Texto de apoio –
================================

Mulheres Indígenas

“Necessitamos de capacitação, adquirir e utilizar os mesmos instrumentos que o branco tem.

Ainda que esses conhecimentos não sejam nossos, necessitamos aprender a usá-los.”

Irani Makuxi

“Uma agenda de ações afirmativas para as Mulheres Indígenas do Brasil”

Rita Laura Segato

OFICINAS DE FORMAÇÃO AUDIOVISUAL E MULTIMÍDIA PARA MULHERES INDÍGENAS

O Instituto Catitu, por meio da formação multimídia, busca promover o protagonismo das mulheres indígenas a partir de um processo criativo de apropriação de novas linguagens. Embora haja por parte das mulheres indígenas um crescente interesse por atividades que antes eram restritas aos homens, são raras as oportunidades de formação e espaços de atuação que levem em conta suas especificidades. O maior contato com a sociedade envolvente vem trazendo transformações na vida das comunidades e criando novas necessidades e aspirações por parte das mulheres indígenas. Elas reivindicam uma melhor repartição de oportunidades entre homens e mulheres, o acesso à formação e à informação, e também à políticas específicas. Utilizar as novas tecnologias como ferramentas de autorepresentação abre novas possibilidades de expressão e promove a autoestima das mulheres. Há aí um importante aspecto político na medida em que proporciona-lhes uma nova forma de apresentarem-se ao mundo ocidental, segundo suas escolhas, sua apreciação, sua perspectiva. Passamos a ter acesso à perspectiva das mulheres, expressa muitas vezes de uma forma mais contundente do que a proporcionada pelo discurso político convencional. Assista ao vídeo.

================================

Dados fornecidos –
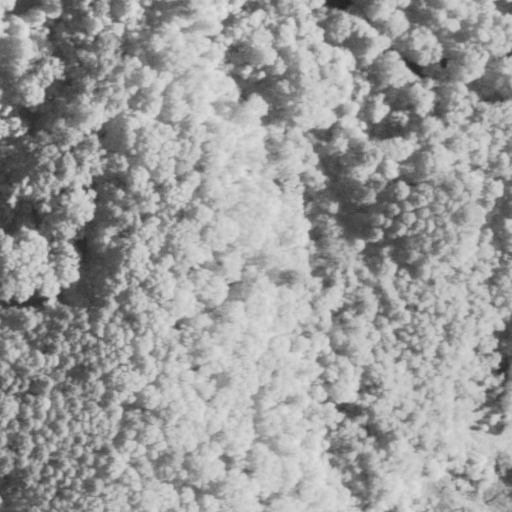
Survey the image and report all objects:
road: (190, 213)
road: (65, 283)
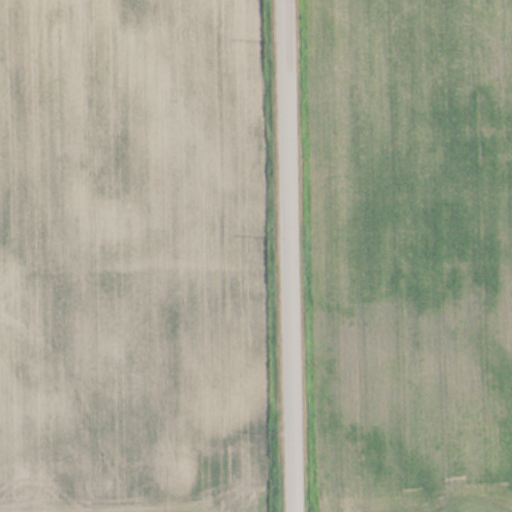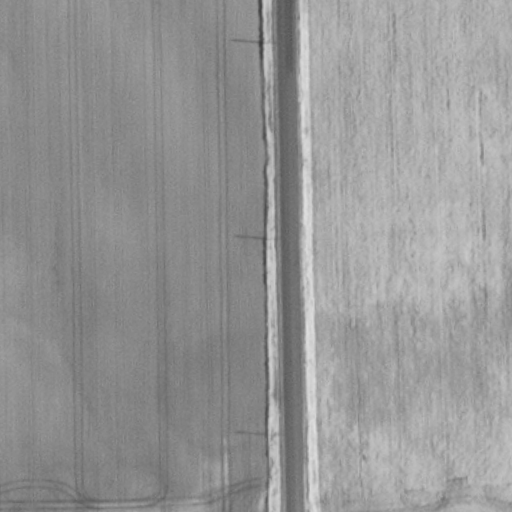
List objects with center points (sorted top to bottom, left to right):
road: (288, 256)
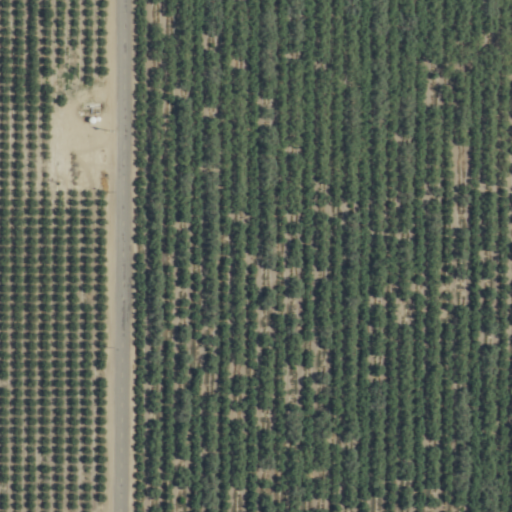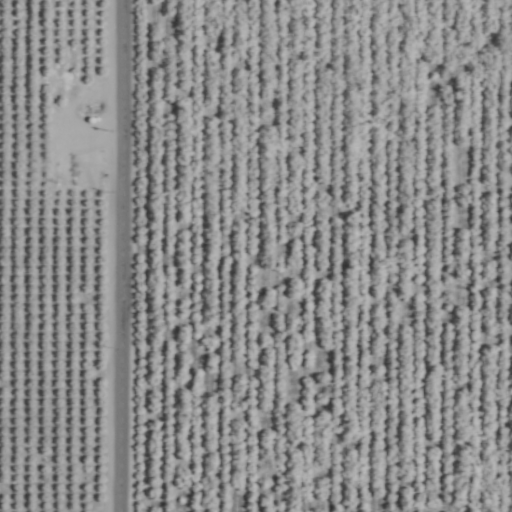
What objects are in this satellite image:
building: (19, 158)
crop: (255, 255)
road: (126, 256)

================================

Tarefas do exercício –
1) Responda com base no texto sobre as oficinas para mulheres indígenas:
(a) Além de capacitação, do que Irani Makuxi diz que elas necessitam?
(b) Qual instituto busca promover o protagonismo das mulheres indígenas por meio da formação multimídia?
(c) Segundo o texto, o que o uso das novas tecnologias como ferramentas de autorepresentação abre e promove?
2) Dê a continuação do texto sobre as oficinas de formação audiovisual para mulheres indígenas, a partir da última frase apresentada.
Os dados são um material à parte, independente do texto.

Respostas das tarefas –
1)
(a) De adquirir e utilizar os mesmos instrumentos que o branco tem.
(b) O Instituto Catitu.
(c) Abre novas possibilidades de expressão e promove a autoestima das mulheres.

2)
AS OFICINAS

As oficinas tiveram início em 2010, durante o V Encontro de Mulheres do Parque Indígena do Xingu organizado pelo Projeto Xingu, da Universidade Federal de São Paulo. A experiência de um modelo de formação voltado exclusivamente para mulheres foi fundamental para motivá-las a aderir ao projeto e gerou uma demanda por novas oficinas. Em 2011, a 2a oficina reuniu, também no Xingu, 22 mulheres das etnias Kawaiweté, Kamaiurá e Ikpeng. A participação de mulheres de várias gerações mostrou que os aparatos tecnológicos próprios à produção multimídia não são obstáculos para a participação das mais velhas. Sob a orientação de Mari Corrêa, coordenadora do Instituto Catitu e da cineasta Tata Amaral, as participantes realizaram um curta-metragem de ficção, “A Cutia e o Macaco”, inspirado em uma canção de ninar kawaiweté (making of). Também registraram doze receitas culinárias tradicionais. Em 2012, a 3a oficina de formação ganhou um formato multimídia com a participação da artista e educadora Marie Ange Bordas. Nela, as mulheres manifestaram o desejo em continuar trabalhando a culinária tradicional.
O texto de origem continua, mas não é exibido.